Reading text:
==============================

Platform Reliabilty Engineer
Role details
Job location
Tech stack
Job description
We are looking for a Platform Reliability Engineer to join a Private Cloud team within a large enterprise environment. In this role, you will be responsible for designing, building, and improving a scalable and reliable platform that supports critical infrastructure services. The team operates in a DevOps-driven setup, where automation, standardization, and performance are key to delivering high-quality services across the organization.
As a Platform Reliability Engineer, you will work on a platform that enables internal teams to deploy and manage infrastructure efficiently. You will contribute to the development of CI/CD pipelines, improve platform reliability through monitoring and incident handling, and help drive automation across the landscape. The environment is highly collaborative, with self-organizing teams working closely together to continuously improve the platform and developer experience.
About the role
In this role, you will focus on building and maintaining a reliable private cloud platform while enabling teams to consume infrastructure in a standardized and automated way. You will be working with modern technologies and practices, with a strong emphasis on DevOps and platform engineering.
You will:
- Build & operate the platform: Manage private cloud components and CI/CD pipelines, ensuring reliability, security, and performance.

==============================

Information given:
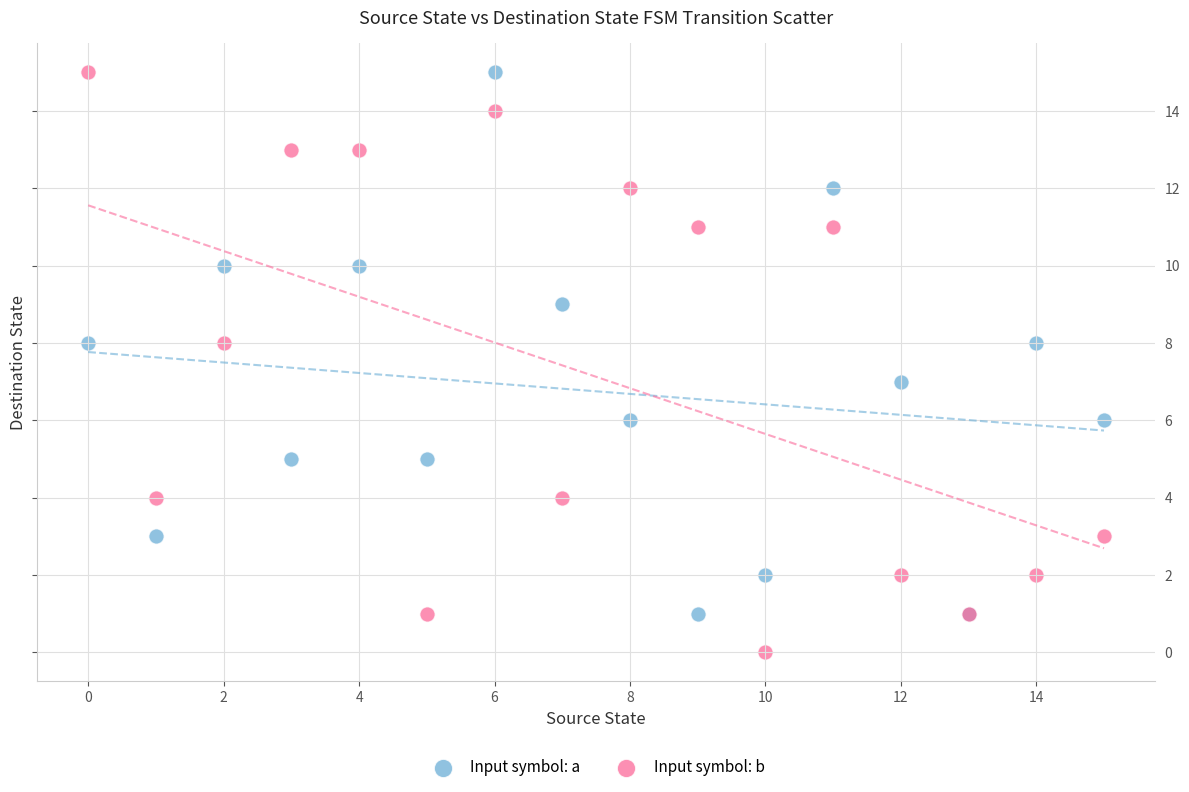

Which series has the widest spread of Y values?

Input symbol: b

==============================

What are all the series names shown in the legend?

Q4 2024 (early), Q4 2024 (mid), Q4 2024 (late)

==============================

Problems to solve:
1. In the job posting above, what kind of setup does the Private Cloud team work in?
2. Write the next part of the job posting, continuing after its last line.

Answers by task:
1. A DevOps-driven setup.

2.
- Enable self-service: Make the platform consumable via templates, catalogues, guardrails, and standardization.
- Own platform reliability: Drive monitoring, incident response, and continuous reliability improvements of the platform itself.
- Security & compliance by design: Implement RBAC, manage secrets, and ensure platform compliance.
- Optimize scalability & performance: Continuously improve cluster capacity, platform performance, and cost-efficiency.
- Collaborate & support: Work closely with other delivery teams to troubleshoot issues and improve developer experience.
- Participate in on-call rotations: Support platform availability and respond to incidents when required.
The role offers a flexible working setup, with a hybrid model and a strong focus on collaboration and continuous improvement within a modern infrastructure organization.
Requirements
- Advanced knowledge of ServiceNow.
- Experience with CI/CD pipelines and DevOps practices
- Knowledge of containerization technologies (e.g., Docker, Kubernetes)
- Knowledge of Ansible
- Strong understanding of virtualization technologies and best practices.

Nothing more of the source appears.